■ **Passage shown**:
** begin **

PS: The most challenging part that we will always have is during any type of regional disaster event, and how we’re going to be able to support the customer because we don’t know what we’re going into. If we’re supporting a tornado or a hurricane, are roads open? Can we get there? The other challenge, my staff’s challenge, is that they need to be the calming force at Time of Disaster. Organizations and people are not thinking rationally because their business has been affected, their families may have been affected, and we’re there to make sure that they understand that we’re going to take care of getting that business back up. They should be focussed on the other things that are important to them, but we’re going to make sure that the business is back up and operational. That’s our biggest challenge, to make sure that we get there in a timely manner and are able to get them up and operational the most quickly as possible.

On the flip side, Paul tells us his favorite part is how rewarding their work at Agility is.

PS: My favorite part is talking to the customers after an event and they’ve been able to restore their business. To just see their eyes light up, the smile that they’re back up and operational. That’s their livelihood and they want to feel comfortable, they want to know that the company they’re working for has a business continuity plan in place so that the business is going to survive any kind of an event. It’s just great to be able to see that after any kind of a major event. It’s amazing the smiles that you see on people’s faces.

** end **

■ **Recorded data**:
** begin **

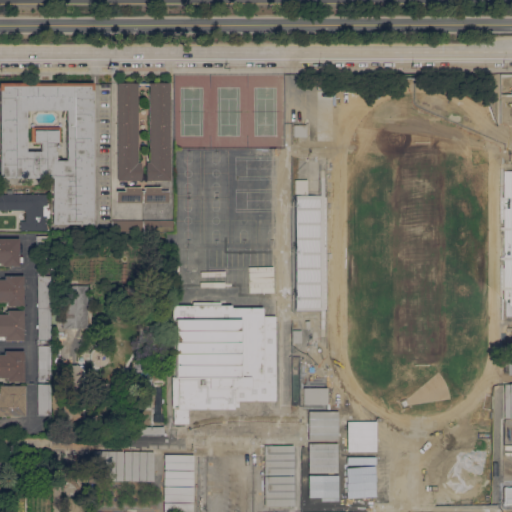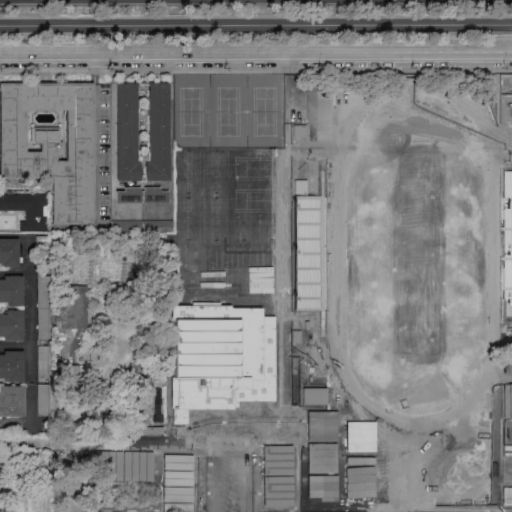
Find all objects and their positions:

** end **

■ **What you will do**:
1 - In the interview about disaster recovery at Agility, what does Paul say his staff need to be at Time of Disaster?
2 - Decide whether each statement agrees with the interview about disaster recovery at Agility, answering yes or no and quoting the words that settle it: (a) Paul's staff are expected to calm people during a disaster. (b) Paul says his team always knows in advance what conditions they will face at a regional disaster. (c) Paul's favorite part is talking to customers before an event happens.
3 - Carry on the interview about disaster recovery at Agility, starting after its last sentence.

■ **Responses in order**:
1 - They need to be the calming force.

2 -
(a) Yes: "they need to be the calming force at Time of Disaster"
(b) No: "we don’t know what we’re going into"
(c) No: "My favorite part is talking to the customers after an event"

3 -
Given Paul’s close to three decades of experience in disaster recovery, we asked him what major changes he has observed in the industry over the years.

PS: I guess a couple of things. From an IT perspective, the major change we’ve seen, although some people will tell you that it’s always been there, just never in the form that people talk about, is the advent of “the cloud”. The challenge most IT organization had was being able to recover data and restore it in a timely manner. If you were recovering it in traditional methods, from tape backup, or from disk, it took a long time. Then if you wanted to have even more readily available, you had to put a lot of cost into the program to replicate that data. So, the advent of the cloud, I think has been the biggest change for protecting data in that it could be your program that not only protects your data on a day to day basis, and that’s your production environment, but it’s so easily connected to from a network perspective at Time of Disaster and there is no such thing as having to store data because it’s always active. That’s one of the changes in the IT environment.

I think the other side is, more and more, the realization that organizations are starting to understand (although the lack of business continuity plans and capabilities that organizations don’t have in place today is still pretty surprising) is the realization that finally, PEOPLE are the most critical asset.  Stop thinking about just data. People are the other element that are key to restoring your business. The change there is that more and more people are understanding that their staff are not as portable as they think they are. People will not go to another city, or several hundred miles away to restore your business. So, it’s important that stakeholders, or more businesses, are understanding that they need to put a continuity plan in place that ensures the recovery of that business as close to home as possible, or at the same location. There are all sorts of different options for that.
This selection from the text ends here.